• [ИСХОДНЫЙ ОТРЫВОК]:
· · ·

В тот же день, если возможно. Гиллон понял: что-то не так. Совсем не так. Он вполне доброжелательно сказал Налини, что с удовольствием передаст ему сообщение от нее и контактный телефон, если она его оставит. И в этот момент Налини Мехта предложила ему свое тело. Гиллон был ошеломлен. «Мой милый, у меня в кабинете такое не каждый день происходит. И даже у меня дома». Он отклонил предложение. Она стала настаивать. Можно, заявила она, убрать бумаги с его письменного стола, и она готова отдаться ему на нем прямо сейчас, а потом он даст ей номер телефона и адрес. Гиллон посуровел. Нет, сказал он, об этом и речи не может быть, и я убедительно вас прошу оставаться одетой. Она сникла и начала плакать. У нее нет денег, сказала она. То немногое, что у нее было, она потратила на дорогу из суррейского дома родителей ее знакомой. Если он согласится дать ей в долг, скажем, фунтов сто, она вернет их ему, как только сможет. Когда эту историю услышал Эндрю Уайли, он сказал: «Она была обречена с того момента, как попросила у Гиллона денег. Это был роковой шаг». Поднявшись во весь свой исполинский рост, Гиллон выпроводил ее.

· · ·

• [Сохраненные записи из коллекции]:
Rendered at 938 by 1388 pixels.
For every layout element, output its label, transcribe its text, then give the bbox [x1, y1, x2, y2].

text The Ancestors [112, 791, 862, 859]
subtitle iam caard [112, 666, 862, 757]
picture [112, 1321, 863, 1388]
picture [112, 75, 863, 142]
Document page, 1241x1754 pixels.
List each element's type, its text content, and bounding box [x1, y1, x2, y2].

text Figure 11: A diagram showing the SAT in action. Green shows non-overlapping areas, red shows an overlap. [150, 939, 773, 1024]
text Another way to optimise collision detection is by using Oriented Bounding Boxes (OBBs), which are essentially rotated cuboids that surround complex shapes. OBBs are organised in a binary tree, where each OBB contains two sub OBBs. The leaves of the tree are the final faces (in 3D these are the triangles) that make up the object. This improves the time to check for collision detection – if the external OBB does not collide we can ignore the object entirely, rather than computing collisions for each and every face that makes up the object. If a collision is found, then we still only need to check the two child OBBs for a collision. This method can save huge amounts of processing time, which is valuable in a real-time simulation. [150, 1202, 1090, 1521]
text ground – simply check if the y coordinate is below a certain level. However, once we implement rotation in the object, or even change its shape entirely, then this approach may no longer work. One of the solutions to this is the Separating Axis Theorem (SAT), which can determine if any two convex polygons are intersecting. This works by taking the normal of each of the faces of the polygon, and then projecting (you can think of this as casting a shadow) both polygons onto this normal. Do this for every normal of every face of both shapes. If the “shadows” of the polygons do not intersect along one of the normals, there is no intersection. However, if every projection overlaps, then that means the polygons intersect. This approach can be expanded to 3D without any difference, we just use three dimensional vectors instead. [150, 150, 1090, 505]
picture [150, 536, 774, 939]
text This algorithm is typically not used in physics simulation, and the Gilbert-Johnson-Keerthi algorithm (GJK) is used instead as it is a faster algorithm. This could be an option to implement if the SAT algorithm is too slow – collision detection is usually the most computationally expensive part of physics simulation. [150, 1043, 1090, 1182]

· · ·

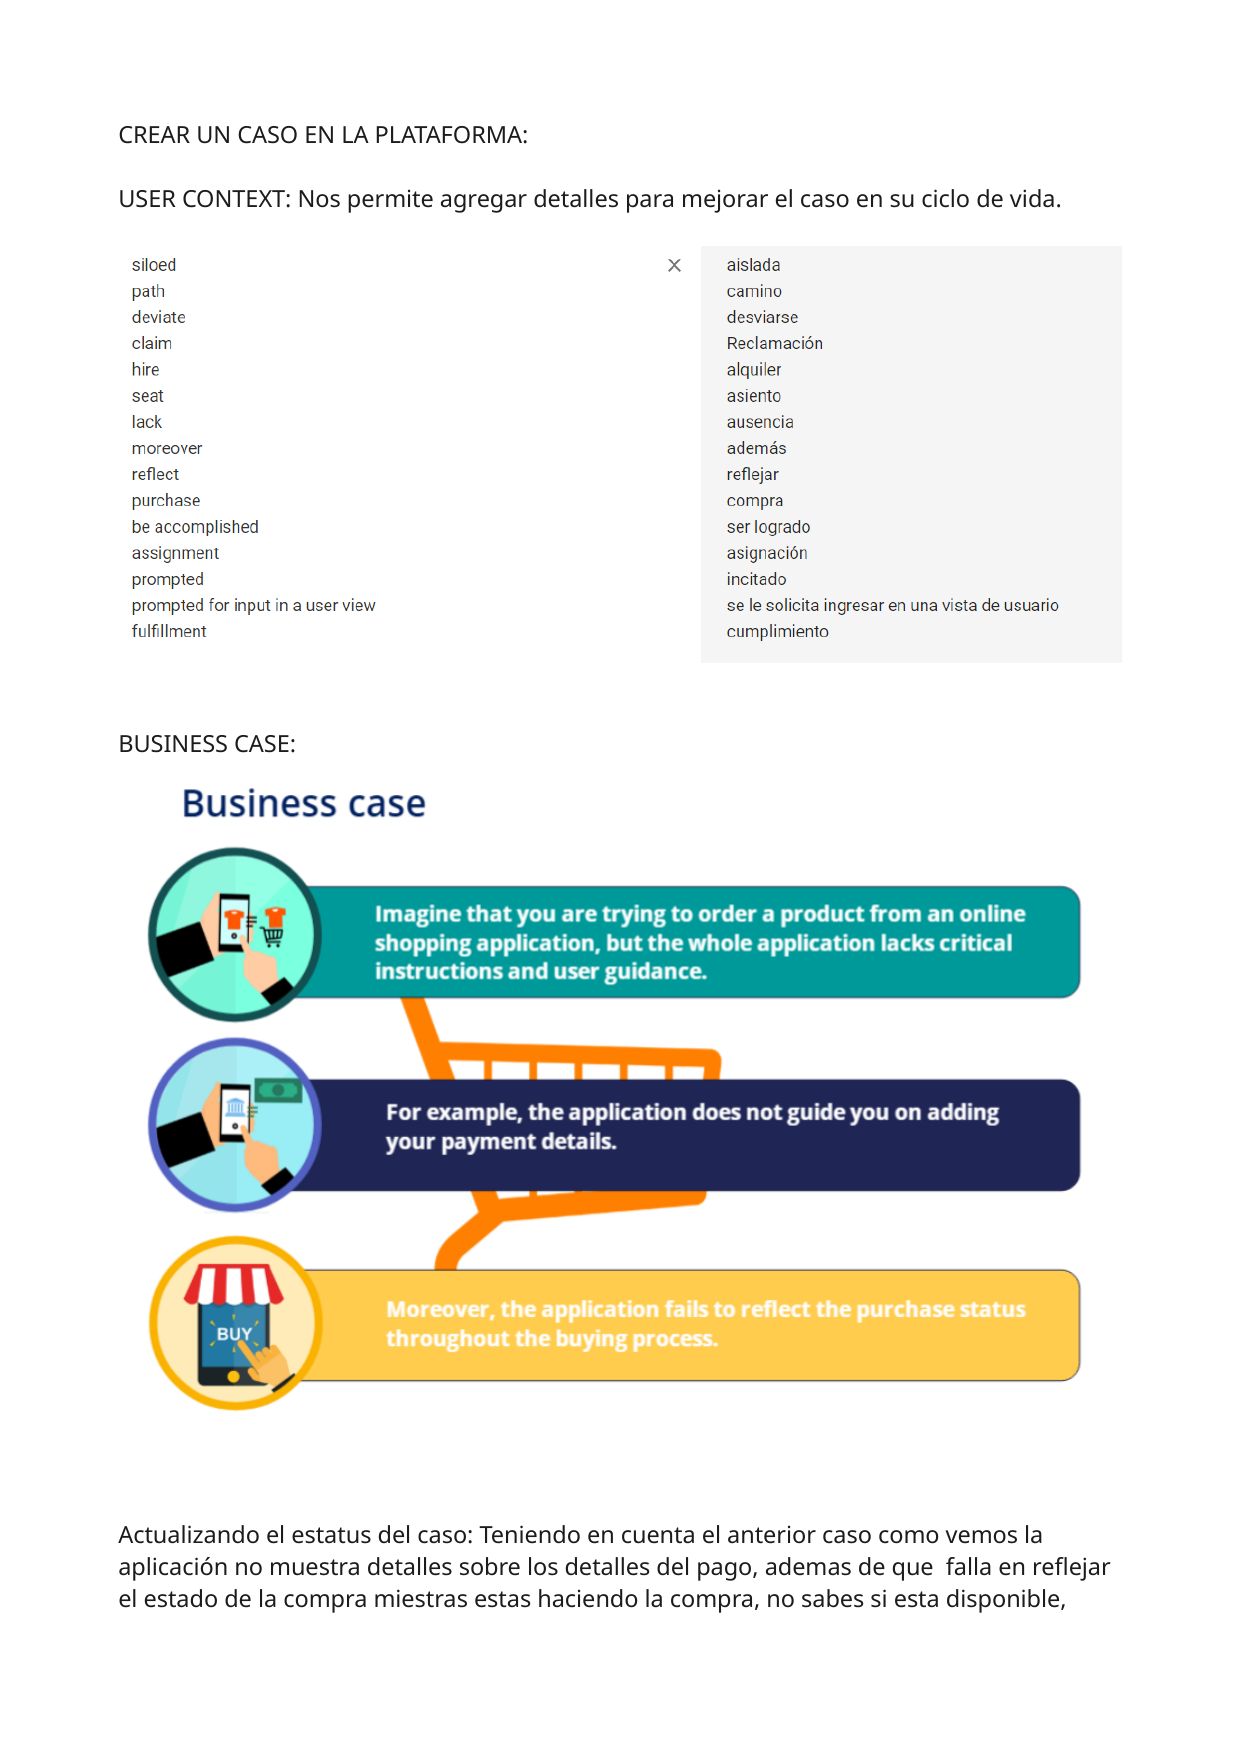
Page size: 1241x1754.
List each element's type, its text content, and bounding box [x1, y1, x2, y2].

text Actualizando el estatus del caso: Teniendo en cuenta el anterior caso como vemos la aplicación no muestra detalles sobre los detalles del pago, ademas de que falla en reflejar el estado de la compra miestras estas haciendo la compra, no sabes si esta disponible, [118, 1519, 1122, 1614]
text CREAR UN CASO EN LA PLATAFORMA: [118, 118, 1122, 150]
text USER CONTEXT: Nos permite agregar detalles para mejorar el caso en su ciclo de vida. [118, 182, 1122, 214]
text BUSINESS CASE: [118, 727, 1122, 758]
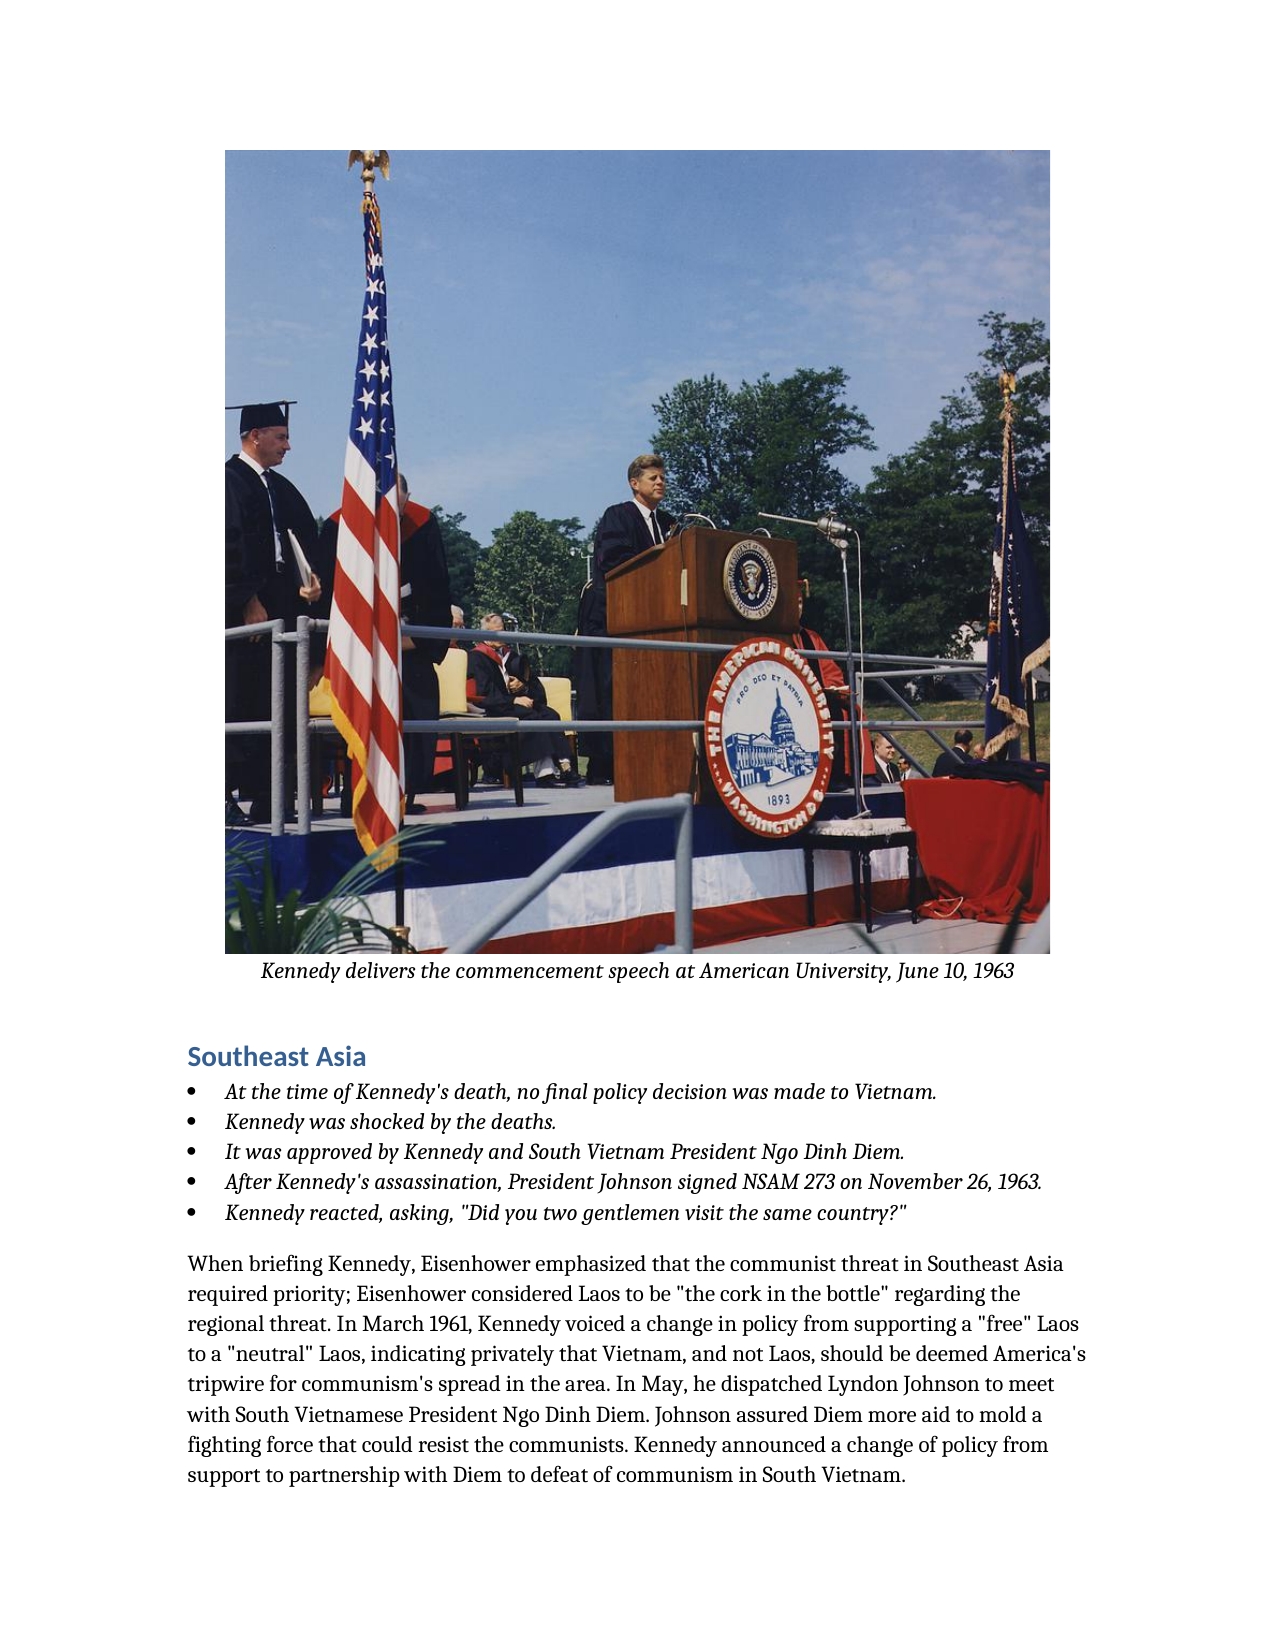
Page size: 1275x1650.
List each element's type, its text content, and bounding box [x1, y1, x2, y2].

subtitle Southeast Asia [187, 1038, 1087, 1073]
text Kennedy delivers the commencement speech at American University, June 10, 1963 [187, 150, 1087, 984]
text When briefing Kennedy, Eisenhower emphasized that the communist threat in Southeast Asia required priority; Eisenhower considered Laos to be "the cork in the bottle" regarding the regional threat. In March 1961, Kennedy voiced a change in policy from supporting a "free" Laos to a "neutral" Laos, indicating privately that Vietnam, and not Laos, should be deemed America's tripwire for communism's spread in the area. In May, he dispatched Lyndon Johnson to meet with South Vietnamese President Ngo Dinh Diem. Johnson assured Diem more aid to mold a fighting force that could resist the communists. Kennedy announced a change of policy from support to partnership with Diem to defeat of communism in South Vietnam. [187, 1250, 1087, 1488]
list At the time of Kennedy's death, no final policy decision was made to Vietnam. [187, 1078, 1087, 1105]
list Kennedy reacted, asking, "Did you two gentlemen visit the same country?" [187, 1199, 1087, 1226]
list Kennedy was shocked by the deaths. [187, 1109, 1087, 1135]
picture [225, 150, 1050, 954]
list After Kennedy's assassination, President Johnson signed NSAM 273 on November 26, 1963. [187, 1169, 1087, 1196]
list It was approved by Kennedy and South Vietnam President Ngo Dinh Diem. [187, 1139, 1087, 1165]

· · ·

• [ЧТО СДЕЛАТЬ]:
- A) Назови всех людей, которые упомянуты по имени в исходном отрывке.
- B) Выпиши без изменений строки из записей, начиная со строки с «Page size: 1275x1650.» и заканчивая строкой с «text Kennedy delivers» включительно.

• [РЕШЕНИЯ ЗАДАЧ]:
- A) Гиллон, Налини Мехта, Эндрю Уайли.

- B)
Page size: 1275x1650.
List each element's type, its text content, and bounding box [x1, y1, x2, y2].

subtitle Southeast Asia [187, 1038, 1087, 1073]
text Kennedy delivers the commencement speech at American University, June 10, 1963 [187, 150, 1087, 984]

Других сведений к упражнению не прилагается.